The most recent example has been supply failure detection in sales timeseries data with intermittent demand. Ended up using approach described in The Longest Run of Heads by Mark F. Schilling, which is outstandingly well written stats paper and a pleasure to read.

mrslave6y ago

Requesting best book(s) on probability estimation: techniques, model accuracy, and strategies in applying them (e.g. markets, marketing, business operations)?

jononor6y ago

Do you have any learning resources to recommend for Baysian ML? Especially interested in more applied stuff, and ideally temporal and spatial modeling.

rangerranvirOP6y ago

Thanks for the advice. Will definitely try to follow that. I was trying to learn basics of statistics and went through most of the intro to statistical learning. Will complete the rest in few days.

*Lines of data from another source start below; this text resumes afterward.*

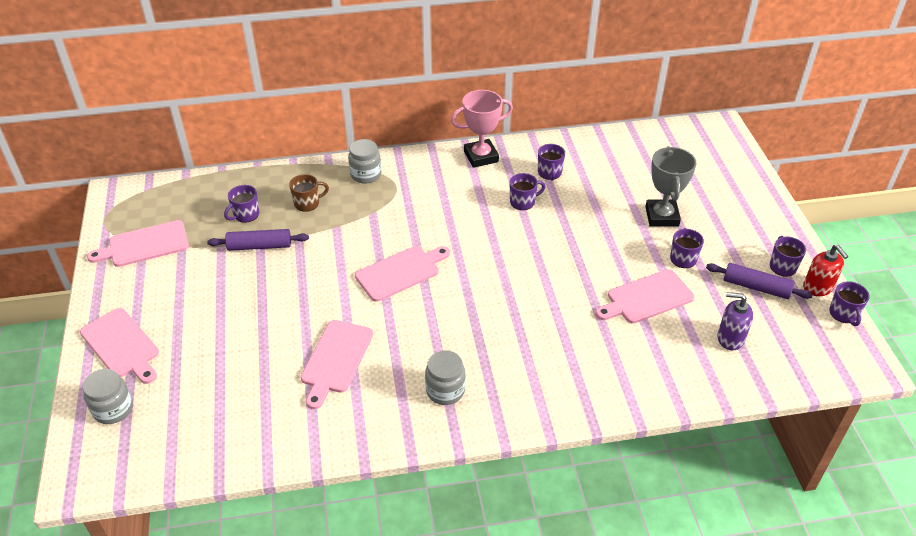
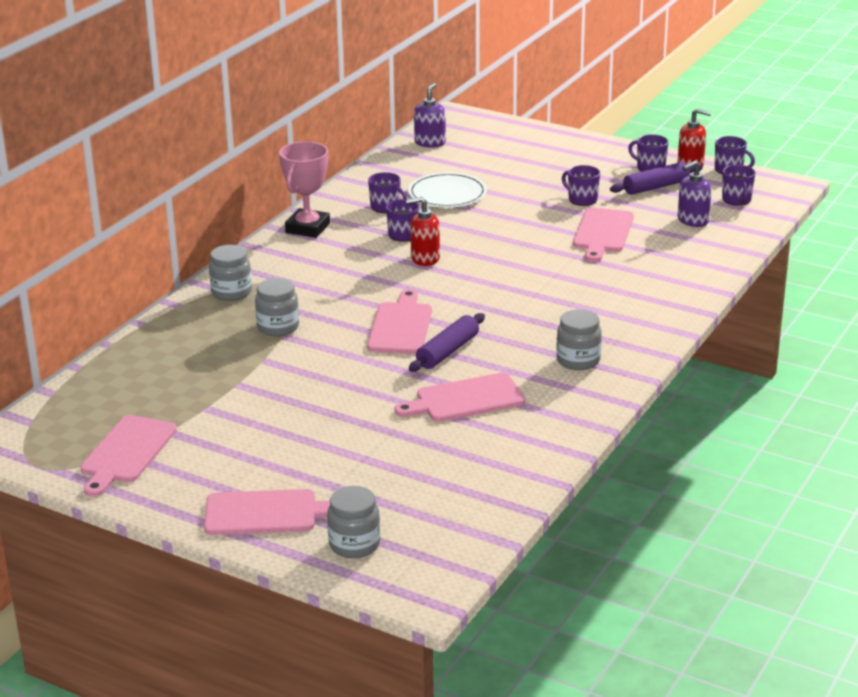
camera: 50 degrees left, 15 degrees down
purple rolling pin [207,229,309,251] -> purple rolling pin moved to [409,313,485,372]
purple mug [224,185,259,223] -> purple mug moved to [722,165,755,206]
brown mug [289,174,329,212] -> none
pink cutting board [301,320,373,409] -> pink cutting board turned 105 degrees clockwise [394,373,525,422]
grey trophy [645,146,696,227] -> none
none -> grey jar [255,278,299,337]
none -> red soap dispenser [406,197,440,266]
none -> white plate [408,172,487,208]
none -> purple soap dispenser [414,83,446,148]

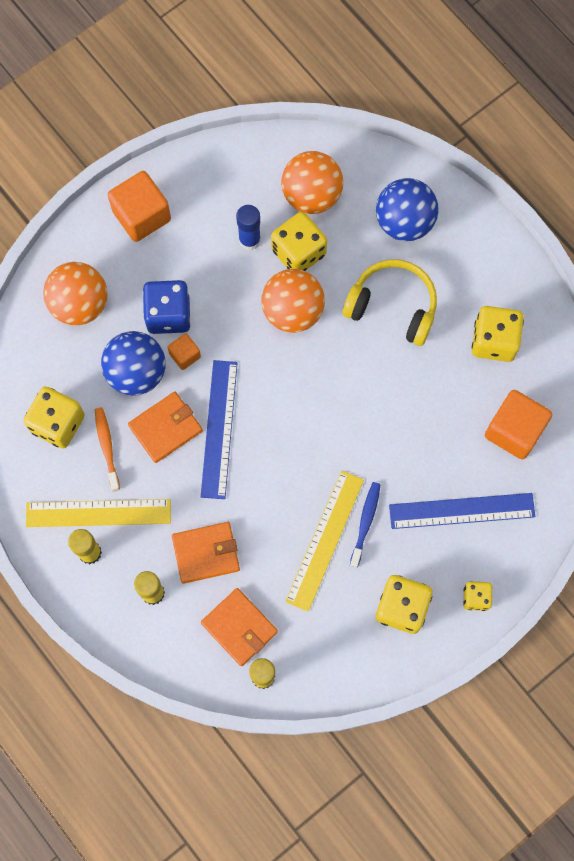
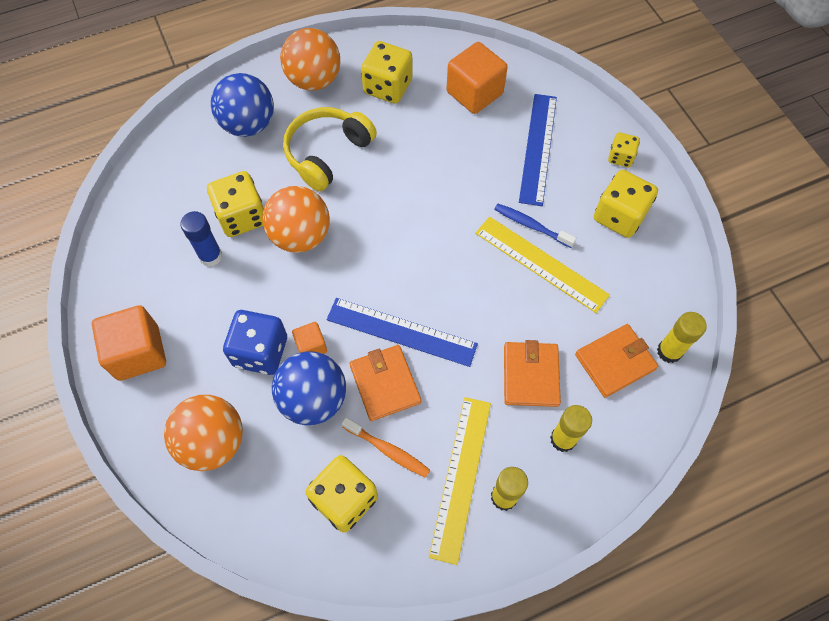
camera: 75 degrees left, 10 degrees down
orange toothbrush [95,407,120,491] -> orange toothbrush turned 150 degrees counterclockwise [341,417,430,478]
orange ball [281,151,343,214] -> orange ball moved to [280,28,340,91]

I am more of a book person, if you have any other resource for probabilistic graphical models, please share here.

astrophysician6y ago

Nice! There are many books that cover this, even the docs for Pyro/other libraries are useful, it just depends on your preference for how material is presented + your background.

Bishop's "Pattern Recognition and Machine Learning" has a chapter on PGM's that's free online: https://www.microsoft.com/en-us/research/wp-content/uploads/...

Murphy's "Machine Learning: A Probabilistic Perspective" is another behemoth that covers this stuff, but it's really just your preference.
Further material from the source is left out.